May is almost here, and I’m girding my loins for the onslaught of posts related to the Me Made May sewing challenge. Last year I was still quite new to the me made community, so I posted pretty much as normal, I didn’t set a pledge, but I did post a few times when I wore my me mades. It was nice to feel like I was participating in something, but I also felt a little overwhelmed by the daily mass posting of images and content. I began to question if my participation was worthy enough, and maybe I should be setting myself a greater challenge. Maybe I should post everyday and try to make everyday and try to push myself to the limits of what I can achieve. This was a challenge after all so I should be trying to challenge myself right?

This time last year was pretty manic for me and many others. Covid had put an indefinite hold on my job, and there was extreme uncertainty of what was to come. I work freelance, and often I’m employed as a costume maker, sitting at a sewing machine for upwards of 10 hours a day. There are deadlines, and you have to work efficiently but also neatly. It can be truly exhausting work. When that work was abruptly halted leaving a void of time and energy, I needed to recalibrate and relearn how to sew in a way that supported me mentally and physically. I learnt that if I was going to sew for myself, I had to remove all pressure to perform. There’s no clock counting down how long a task is taking me, I have some relaxing lo-fi beats playing, I have a steaming cup of tea (that may turn cold from neglect), and a scented candle flickering away. I still set myself small daily tasks and goals, but I truly assess if they are manageable and I leave a wide amount of buffer time in case things don’t go as planned (which happens a lot!).

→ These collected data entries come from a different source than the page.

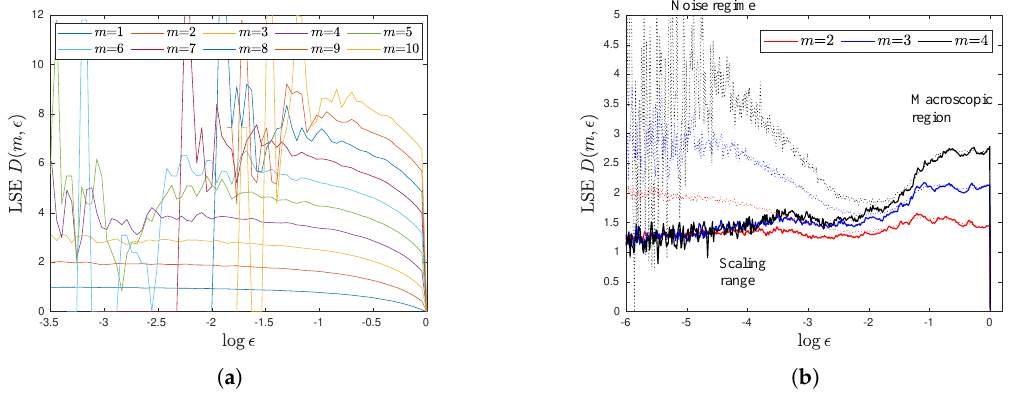
Figure 3. ( a ) Local scaling exponents (LSEs) for gaussian white noise with different embedding dimensions, m = 1, . . . ,10. ( b ) LSEs for Henon attractor of length 10,000 with and without 1.5% additive gaussian white noise; the embedding dimensions are set as m = 2, . . . ,4; the solid and dotted lines correspond to the noise free data and data with additive noise,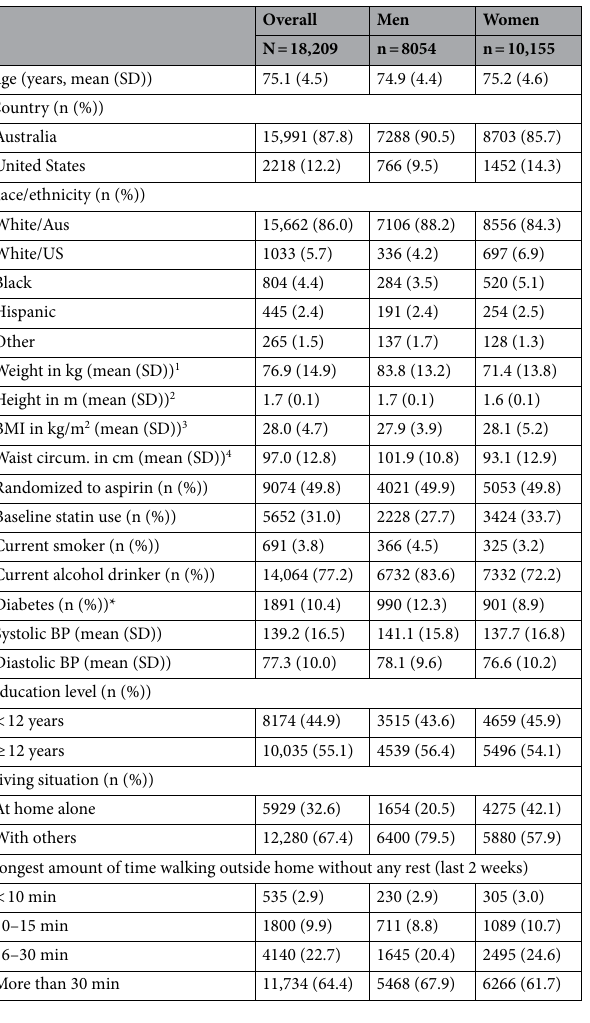
Table 1. Baseline characteristics of the ASPREE participants included in the current analyses. Number of participants missing baseline measurement for the following variables: 1 n = 35, 2 n = 28, 3 n = 60, 4 n = 172. SD, standard deviation; BMI, body mass index; BP, blood pressure. *Diabetes defined as a self-report, fasting glucose ≥ 126 mg/dL, or receiving pharmacologic treatment for diabetes (regardless of fasting glucose level).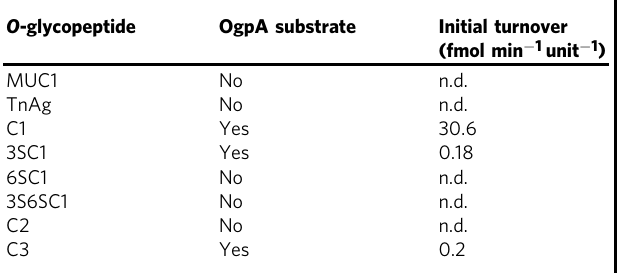
Table 1 Hydrolytic activity of OgpA determined by reverse- phase HPLC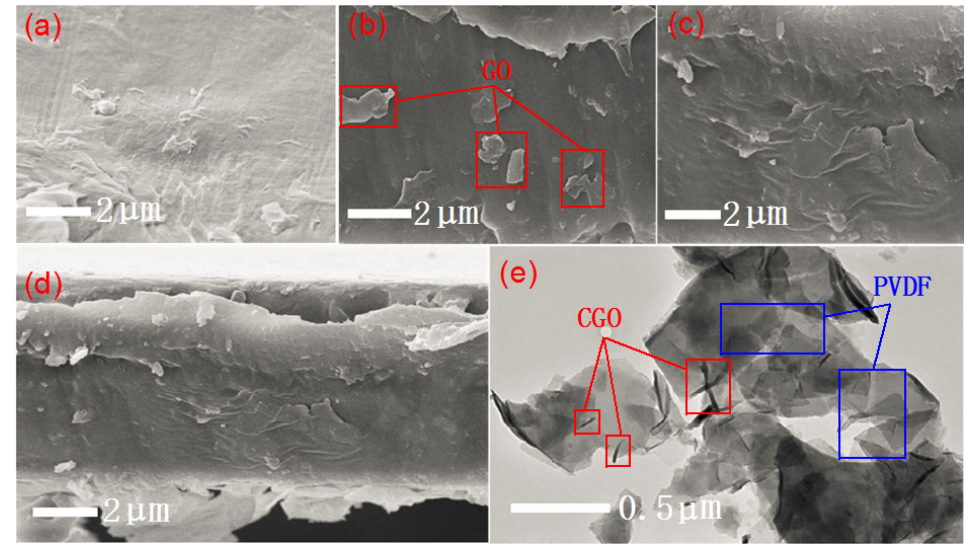
Figure 3. SEM images of ( a ) PVDF, ( b ) GO/PVDF and ( c , d ) CGO/PVDF. ( e ) TEM images of CGO/PVDF.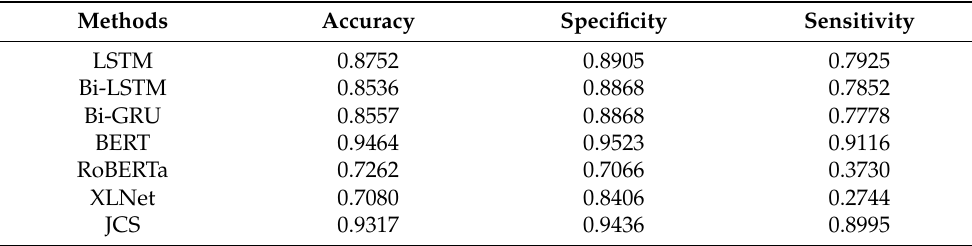
Table 2. Comparison between our model and previously proposed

I think at any stage of the self made wardrobe journey it is possible to have feelings of being overwhelmed, feelings of disappointment in your own progress, it’s more than easy to be incredibly critical of ourselves. I am also slowly learning to engage with the voice in my head that loves to self-criticise. She’s still there, but I’m learning how to balance what she is saying with self love.

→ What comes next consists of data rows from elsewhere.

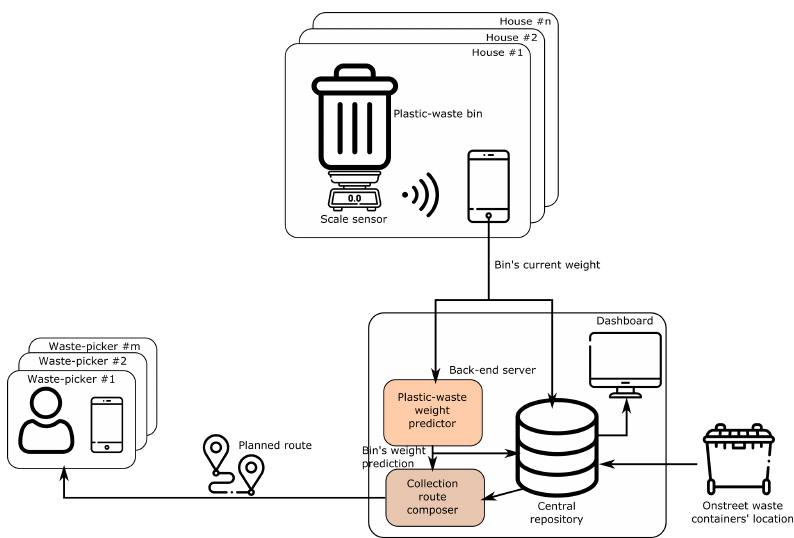
Figure 1. Overall architecture of the smart-collaborative waste-management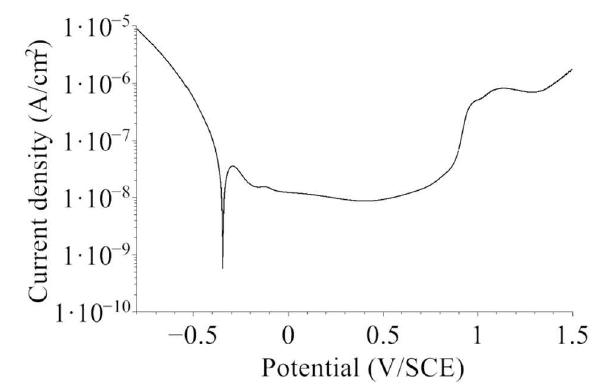
FIGURE 1 | Polarization curve for the native oxide-covered 316L SS sample recorded in 0.05M H 2 SO 4 in the Ar-filled glove box after initial stabilization at open circuit potential for 30min (dU/dt = 5 mV/s).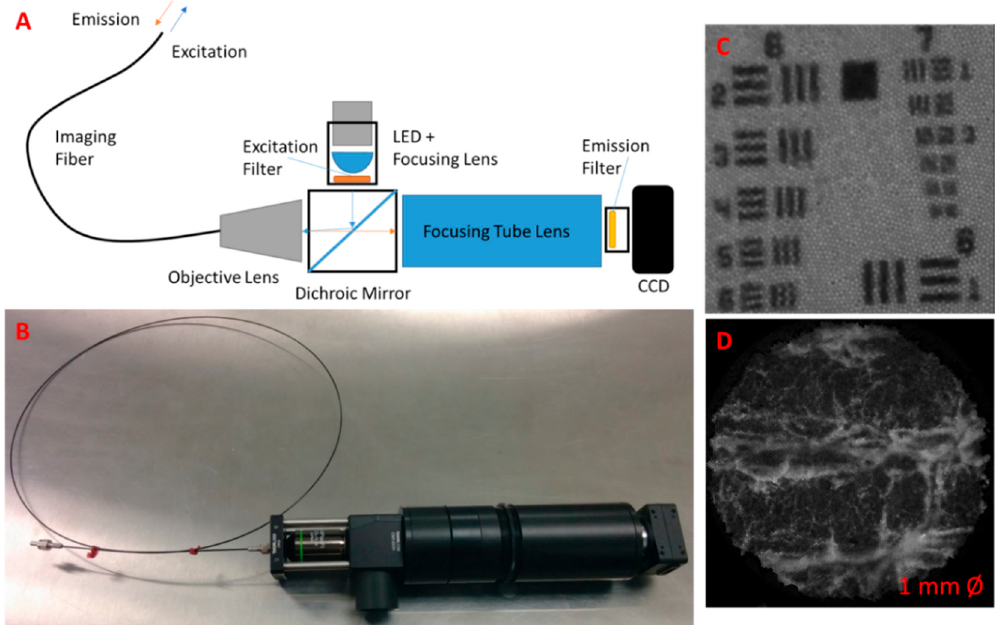
Figure 2. Fiber-optic fluorescence microscope for multiscale functional imaging. ( A ) Schematics of optical instrumentation, ( B ) photo of fiber optic fluorescence microscope prototype; ( C ) USAF resolution target. The system achieves fine resolution down to approximately a smallest dimension of 17.54 µm; and ( D ) the microscope can image intricate fluorescent tissue morphology.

Perhaps this is why I’m not going to make a pledge for MMMay. My job is already a sewing challenge EVERYDAY, so it makes sense why I don’t want to join another one. But it’s also because I have carved out an idea for what I want my me made experience to be, and for now I will be sticking to it. One thing that is clear about MMMay is that it is not a challenge with one objective or goal under its banner, we all have the ability to set our own challenge or pledge unique to our circumstances and me made journey. Try to be specific and generous with your pledge, and know that it is more than ok if you don’t meet the challenge you set yourself. No one is going to come after you for not sewing or posting! It is not mandatory to post photos or content everyday, nor is it mandatory to increase your usual rate of sewing.

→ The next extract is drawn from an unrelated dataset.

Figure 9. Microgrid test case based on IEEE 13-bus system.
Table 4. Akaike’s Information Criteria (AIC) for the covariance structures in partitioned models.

I definitely understand that this challenge means different things to different people, and in many circumstances it will benefit makers in their process, not just to sew but to understand how to better work their me mades into their daily wardrobe. It encourages experimentation and allows us to focus in on what we have made so far, where there are gaps, and also the pieces we don’t reach for so much. Perhaps this is a time to remake a tried and true pattern in a new fabric. Maybe it’s a time to slot in an alteration or mending of an old garment in between every new make. Maybe it’s an opportunity for you to celebrate and uplift other makers on their journey and let them know if they’ve inspired you in some way. I plan to be following and using the #mmmay and #mmmayfat and supporting my fellow makers, but continuing to post as per usual.
So what are your plans for Me Made May? Have you made a pledge? Or are you going rogue like me or doing a MMMay lite version? What’s your thoughts on sewing challenges?